It will be faster to work with NumPy arrays throughout, so let’s save those here.

[3]:
d = df['Droplet Diameter (um)'].values
ell = df['Spindle Length (um)'].values
data = df[['Droplet Diameter (um)', 'Spindle Length (um)']].values

Pairs bootstrap

Given a frequentist interpretation of probability, if we would like to understand how much our final statistical functionals or parameter estimates may vary if we were to repeat the experiment, we need to conduct a bootstrap on this data set.

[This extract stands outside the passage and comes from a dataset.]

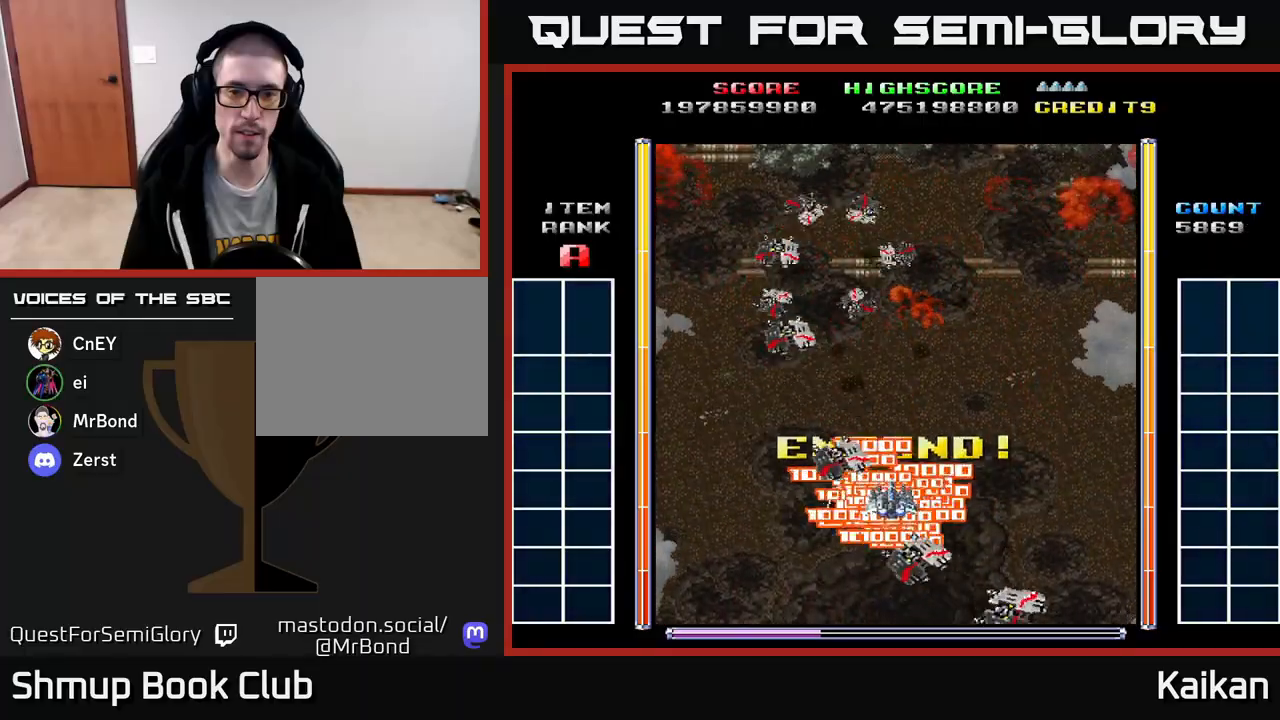
{"buttons": ["A"], "left_stick": "center", "events": [[67, "A", "down"], [67, "DPAD_UP", "down"], [183, "DPAD_UP", "up"]]}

As a first pass, we will revisit the use of the pairs bootstrap, with the code from Lesson 7 reproduced here.

[4]:
@numba.njit
def draw_bs_sample(data):
    """Draw a bootstrap sample from a 1D data set."""
    return np.random.choice(data, size=len(data))

@numba.njit
def draw_bs_pairs(x, y):
    """Draw a pairs bootstrap sample."""
    inds = np.arange(len(x))
    bs_inds = draw_bs_sample(inds)

    return x[bs_inds], y[bs_inds]
[5]:
# draw bootstrapped pairs
bs_d, bs_ell = draw_bs_pairs(d, ell)

Let’s take it for a spin and see how the bootstrap sample looks.

[6]:
# make a clickable button and checkbox for comparison
button_pairs = pn.widgets.Button(name="Pairs Bootstrap!", button_type="primary")
empirical = pn.widgets.Checkbox(name="original data", value=False)

# define a bootstrap and plot function
@pn.depends(button_pairs.param.clicks, empirical.param.value)
def bs_and_plot(_, empirical):

    bs_d, bs_ell = draw_bs_pairs(d, ell)

    p = hv.Scatter(data=(bs_d, bs_ell),
                      kdims=["Droplet Diameter (um)"],
                      vdims=["Spindle Length (um)"]
                     ).opts(
                        xlim=(20, 225),
                        ylim=(18, 50),
                        color="#483d8b")
    if empirical==True:
        return hv.Scatter(data=(d, ell)) * p
    return p

plot = pn.Column(button_pairs, bs_and_plot)
pn.Row(plot, pn.Column(pn.Spacer(height=80), empirical))
[6]:

Watch the 200+ um point: it either gets chosen or it doesn’t… does this model the variablity well? For now, let’s see how our maximum likelihood parameter estimates might change with different bootstrapped samples. As a reminder, this is the model for spindle length that we have in mind, with parameters \(\gamma\), \(\phi\), and \(\sigma\):

\begin{align} &\mu_i = \frac{\gamma d_i}{\left(1+(\gamma d_i/\phi)^3\right)^{\frac{1}{3}}}, \\[1em] &l_i \sim \text{Norm}(\mu_i, \sigma) \;\forall i. \end{align}

[7]:
def theor_spindle_length(gamma, phi, d):
    """Compute spindle length using mathematical model"""
    return gamma * d / np.cbrt(1 + (gamma * d / phi)**3)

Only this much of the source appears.